I really liked what you shared here Deborah, I have learned something about God from my own experience that He will continue to discipline us over and over until we learn the lesson He wants us to learn.
Most of the time He will do this by leaving us to our own ways for a while and let us suffer in our own doings.
I fear the Lord that I am resisting his will and will end up in mess of my own making again.
I believe the story about the prodigal son is a story about who God is to His children. He just let his son go off and do his thing, knowing his son would come to the end of his self and one day return to him. Why, because the son knew his father loved him enough that he would at least let him be a servant.
I am learning to except, embrace, love, and submit to Gods will for me, because I know from experience that I never want to go down that road again where God disciplines me by leaving me to my own ways. I also want to learn the lessons He is teaching me, so I do not have to keep experiencing stuff over and over before I will learn the lesson. So in my life I am learning that to fear the Lord is stay with Him and respond to His discipline.
Permalink Reply by LT on August 18, 2008 at 2:11pm
Deborah,
Overall I like the concept you present here, but have a concern with this first part of the post. I have a concern with the manner in which Isaiah 11:1-2 is presented. I will express two reasons why. One is using your method and the other a more traditional study method.

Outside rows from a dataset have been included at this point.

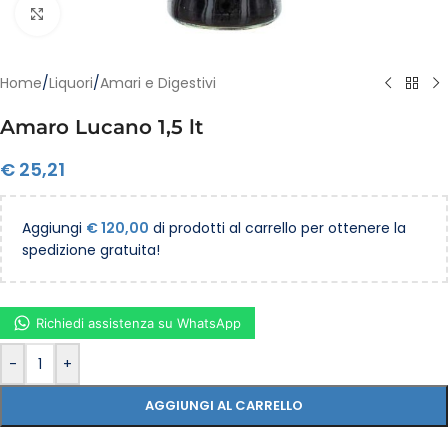
Clicca per ingrandire
Home
/
Liquori
/
Amari e Digestivi
Amaro Lucano 1,5 lt
€
25,21
Aggiungi
€
120,00
di prodotti al carrello per ottenere la
spedizione gratuita!
Richiedi assistenza su WhatsApp
-
+
AGGIUNGI AL CARRELLO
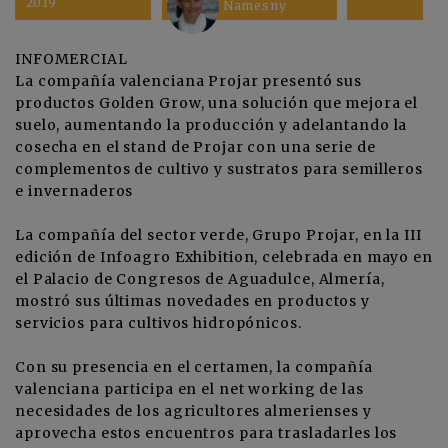
2019
Namesny
INFOMERCIAL
La compañía valenciana Projar presentó sus
productos Golden Grow, una solución que mejora el
suelo, aumentando la producción y adelantando la
cosecha en el stand de Projar con una serie de
complementos de cultivo y sustratos para semilleros
e invernaderos
La compañía del sector verde,
Grupo Projar
, en la III
edición de Infoagro Exhibition, celebrada en mayo en
el Palacio de Congresos de Aguadulce, Almería,
mostró sus últimas novedades en productos y
servicios para cultivos hidropónicos.
Con su presencia en el certamen, la compañía
valenciana participa en el net working de las
necesidades de los agricultores almerienses y
aprovecha estos encuentros para trasladarles los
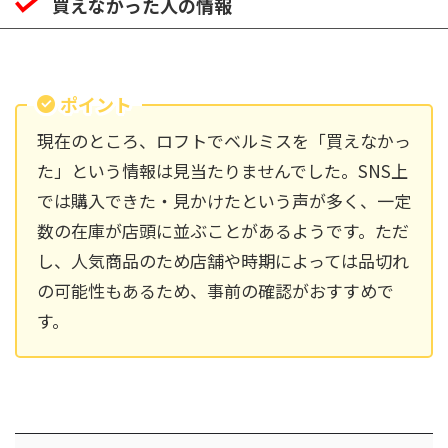
買えなかった人の情報
ポイント
現在のところ、ロフトでベルミスを「買えなかっ
た」という情報は見当たりませんでした。SNS上
では購入できた・見かけたという声が多く、一定
数の在庫が店頭に並ぶことがあるようです。ただ
し、人気商品のため店舗や時期によっては品切れ
の可能性もあるため、事前の確認がおすすめで
す。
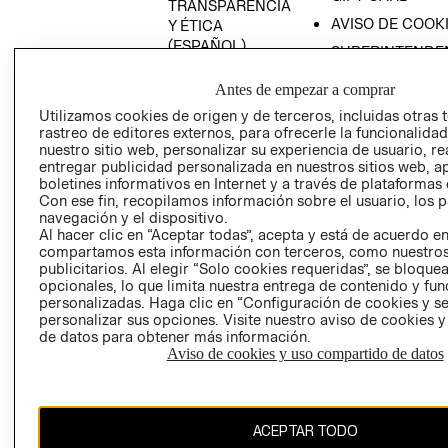
TRANSPARENCIA
AVISO DE COOK
Y ÉTICA
(ESPAÑOL)
SUPERINTENDE
DE INDUSTRIA Y
PROGRAMA DE
Antes de empezar a comprar
COMERCIO - SI
TRANSPARENCIA
Y ÉTICA (INGLÉS)
Utilizamos cookies de origen y de terceros, incluidas otras 
PETICIONES
rastreo de editores externos, para ofrecerle la funcionalid
QUEJAS Y
nuestro sitio web, personalizar su experiencia de usuario, rea
RECLAMOS
entregar publicidad personalizada en nuestros sitios web, a
boletines informativos en Internet y a través de plataformas 
RECIÉN NACIDO
Con ese fin, recopilamos información sobre el usuario, los 
navegación y el dispositivo.
NOVEDADES
Al hacer clic en “Aceptar todas”, acepta y está de acuerdo e
compartamos esta información con terceros, como nuestros
publicitarios. Al elegir “Solo cookies requeridas”, se bloque
opcionales, lo que limita nuestra entrega de contenido y fu
Colombia ($)
personalizadas. Haga clic en “Configuración de cookies y se
personalizar sus opciones. Visite nuestro aviso de cookies 
CAMBIAR REGIÓN
de datos para obtener más información.
Aviso de cookies y uso compartido de datos
El contenido de esta página web está protegido por copyright y es
ACEPTAR TODO
propiedad de H&M Hennes & Mauritz AB.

1) To use the Amplified Bible and a concordance to determine the actual text is not a safe method. These tools help us to understand what the Bible is trying to convey, and in this we can understand that the Hebrew word in Isaiah 11:2 that is translated "Fear" relates to reverence and obedience. The problem is not in defining, but in establishing. You state that this establishes that there are 7 not 6 words in that verse. What does one do with the other 5 words in the text? If we expand the idea of one word using the Amplified Bible and concordance, we would be forced to do so with the other words. A quick searh in the NIV, and only using the popular words translated into English from the Hebrew leaves us with no less than 20 words, instead of 5 or 6. Again, the issue is regarding the proof that there is 7 and that then ties it in with Rev. 1:4.
2) The manner in which one determines what you are seeking to do is to look at the original language, the language that the original audience would have received this teaching in. In the Hebrew there are only 6 words. These words can be defined and reveal aspects regarding them that broaden them, but there are still only 6.
Hopefully this will be received in the manner which it is intended.